How exactly did you miss this story?  The 400,000 figure was buried last week in coverage about the cost of fighting the wars in Afghanistan and Iraq next year — you know, the costs that aren't included in the Pentagon's budget.  I only learned about it by reading the weekly dispatch of Eric Margolis, the veteran foreign correspondent who covered Afghanistan about as thoroughly as anyone in the 1980s, and who interviewed Osama bin Laden in the 90s:

…the commander of the 40,000 NATO troops in Afghanistan, US Gen. Dan
McNeill, landed a bombshell of his own. If proper US military
counter-insurgency doctrine were followed, said McNeill at a Washington
conference, the US and NATO would need 400,000 troops to defeat Pashtun
tribal resistance to western occupation of Afghanistan.

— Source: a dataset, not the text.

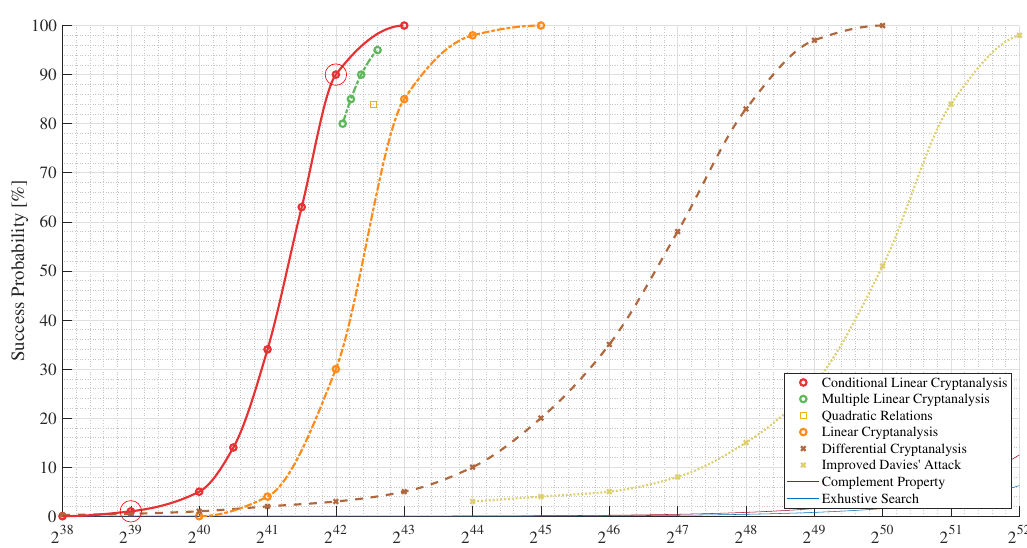
Figure 14: Comparison of the Success Probability by Complexity of the Attack (The marked points were experimentally verified on 79 runs of our attack on the full 16-round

When the Soviets occupied Afghanistan, they deployed 160,000 troops and
about 200,000 Afghan Communist troops – yet failed to crush the mostly
Pashtun resistance. Now, the US and NATO are trying the same mission
with only 66,000 troops, backed by ragtag local mercenaries grandly
styled the Afghan National Army. Of these 66,000 western soldiers, at
least half or more are non-combat support troops.

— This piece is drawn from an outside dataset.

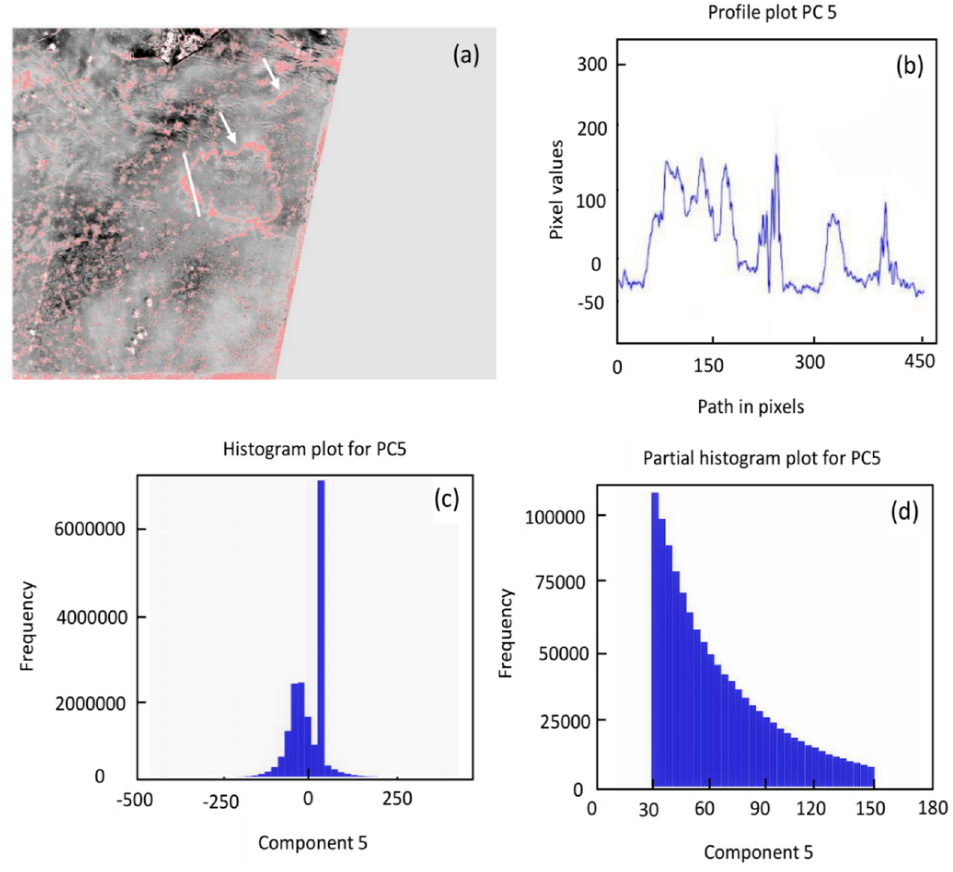
Figure 7. ( a ) The PCA component 5 estimated from Sentinel-2 bands on 7 September 2021, ( b ) Cross- section profile plot of component 5. 5, ( c ) Component 5 histogram, ( d ) Component 5 partial histogram for predefined values.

Now this isn't exactly a revelation for anyone who's aware of the usual formula for a conventional force to defeat guerrilla fighters: It takes a ratio of at least six-to-one, or even ten-to-one.  But for Gen. McNeill to lay it bare at a Pentagon news briefing is pretty remarkable.  That it wasn't front-page news the next day and I needed Margolis to bring it to my attention says something about the state of establishment media even worse than its insistence on calling the debt crisis a "subprime" phenomenon.

Here's something else I also didn't know, that Margolis does, and that further seals the fate of the Western effort in Afghanistan:

A primary reason for [Defense Secretary Robert] Gates’ recent request for Islamabad to `invite’ US
troops to begin assaults against pro-Taliban Pashtun tribesmen inside
Pakistan is due to their growing attacks on US/NATO supply lines to
Afghanistan.

As this column has previously reported, over 70% of US/NATO supplies
come in by truck through Pakistan’s tribal belt known as FATA,
including all of their oil and gas. Attacks by pro-Taliban tribesmen
against these vulnerable supply lines are jeopardizing western military
operations inside Afghanistan.

The hunters are becoming the hunted. Cutting off invader’s supply lines
is a time-honored Pashtun military tactic. They used it against
Alexander the Great, the British, and Soviets, and are at it again.

I had no idea the Western forces in Afghanistan were just as reliant on a single supply line as U.S. troops in Iraq.  No wonder Gates is in a panic.